SAN DIEGO (KGTV) — San Diego County leaders are working with the state to develop an easy-to-use tool to help people determine when they are eligible for COVID-19 vaccination and schedule appointments.
The new CalVax system should be available in the next ten days, according to County Public Health Officer Dr. Wilma Wooten.
The state-run application will allow people to put in their information and determine which phase and tier they fall into, schedule an appointment, and sign up for email and text alerts.
“I know this will alleviate tremendous anxiety,” County Supervisor Nathan Fletcher said Wednesday. “We will be an early adopter, a pilot project, one of the very few counties that’s selected to go early.”
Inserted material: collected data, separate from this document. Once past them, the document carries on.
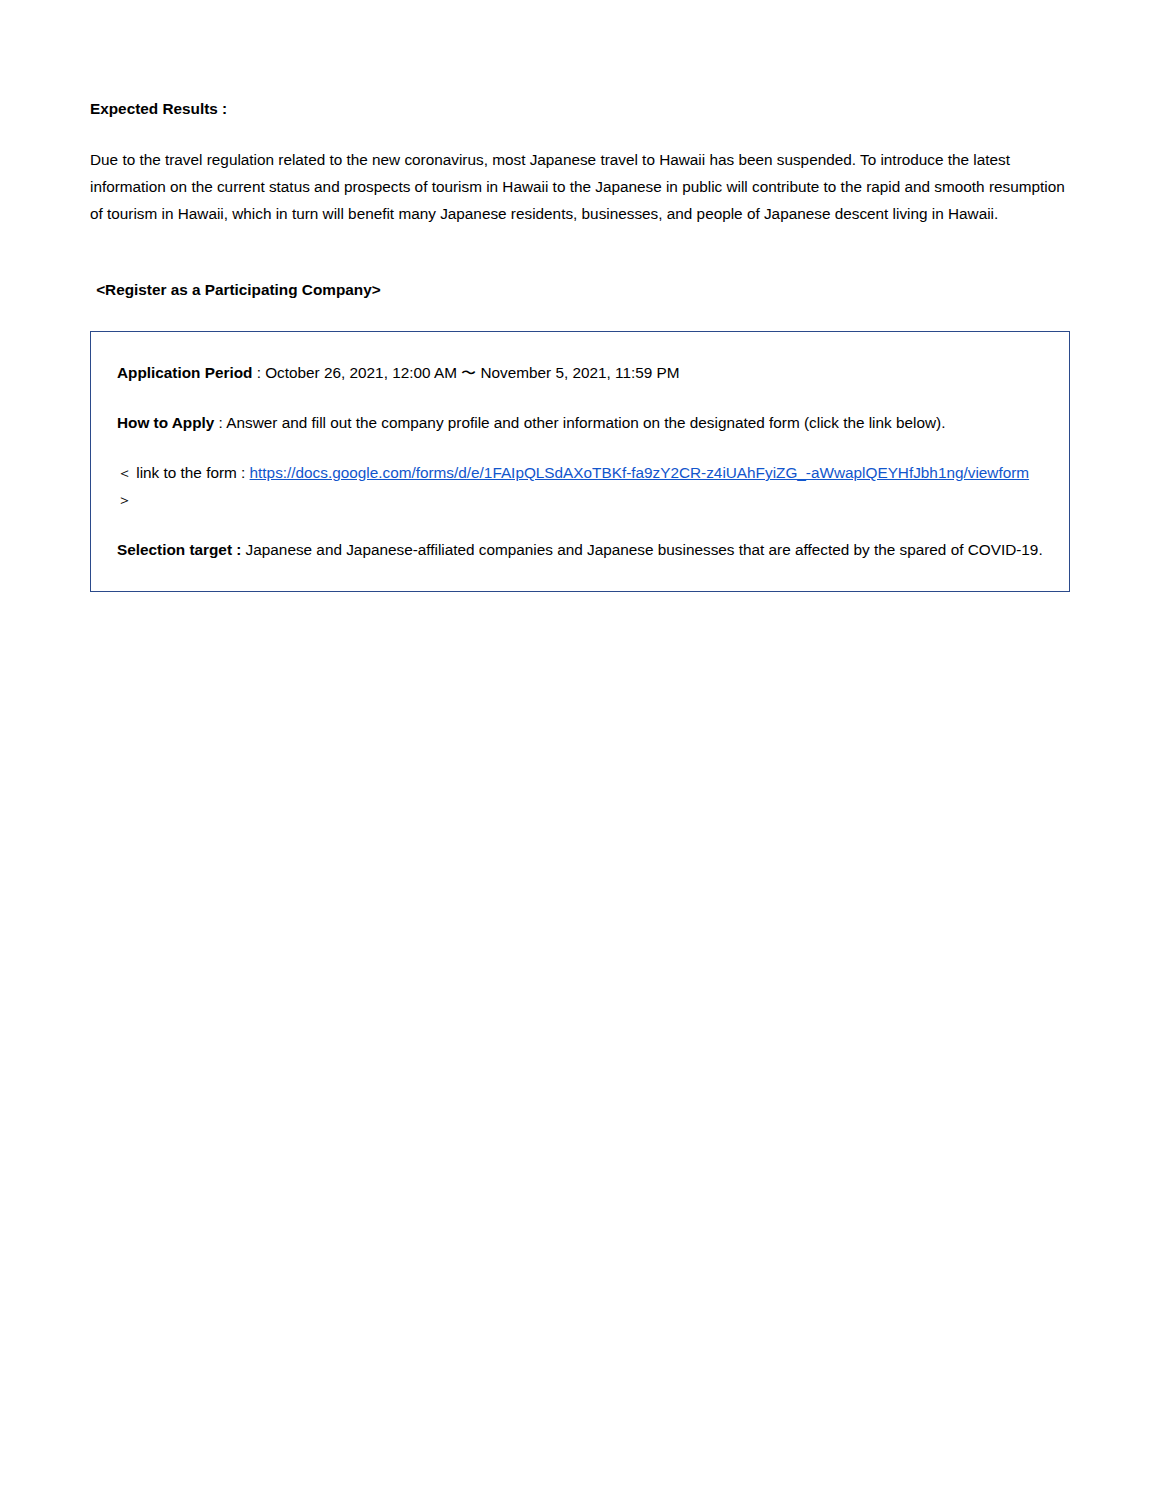Expected Results :
Due to the travel regulation related to the new coronavirus, most Japanese travel to Hawaii has been suspended. To introduce the latest information on the current status and prospects of tourism in Hawaii to the Japanese in public will contribute to the rapid and smooth resumption of tourism in Hawaii, which in turn will benefit many Japanese residents, businesses, and people of Japanese descent living in Hawaii.
<Register as a Participating Company>
Application Period : October 26, 2021, 12:00 AM 〜 November 5, 2021, 11:59 PM
How to Apply : Answer and fill out the company profile and other information on the designated form (click the link below).
＜ link to the form : https://docs.google.com/forms/d/e/1FAIpQLSdAXoTBKf-fa9zY2CR-z4iUAhFyiZG_-aWwaplQEYHfJbh1ng/viewform ＞
Selection target : Japanese and Japanese-affiliated companies and Japanese businesses that are affected by the spared of COVID-19.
Currently, individuals must decipher their eligibility from this page on the County Health Department’s website.
Appointments at county-run sites can be made here, although county sites are currently only accepting healthcare workers and residents of long-term care facilities.
County leaders say the plan is to start accepting signups from people 65 and older beginning the week of January 25. That will give seniors access to county-run sites like the Super Station at Petco Park.
On the flip side, some individual healthcare providers like UC San Diego Health have announced they will start vaccinating seniors sooner. Those providers will reach out to their patients directly.
The complicated, staggered rollout is designed to give healthcare providers with extra doses flexibility, while maintaining priority for individuals who are most at risk, according to Dr. Christian Ramers, a member of the county’s vaccine advisory group.
“We can’t lose sight of the fact there should be some priority to this,” he said. “An 85-year-old with an underlying condition is actually at much higher risk of COVID than a healthy 65-year-old.”
Dr. Wooten said the county hopes to open vaccinations to the next part of Phase 1B in “early February.” That tier includes people who work in education and childcare, emergency services, and food and agriculture, including grocery and restaurant workers.
The vaccine advisory group is still working out some of the details, but Dr. Ramers said the county is unlikely to require people in that tier to show proof of their employment.
“Anytime you introduce a complexity, that can serve as a barrier,” he said. “I don’t want to make this like a voter ID law that prevents people from voting. We want people to come in and get vaccinated.”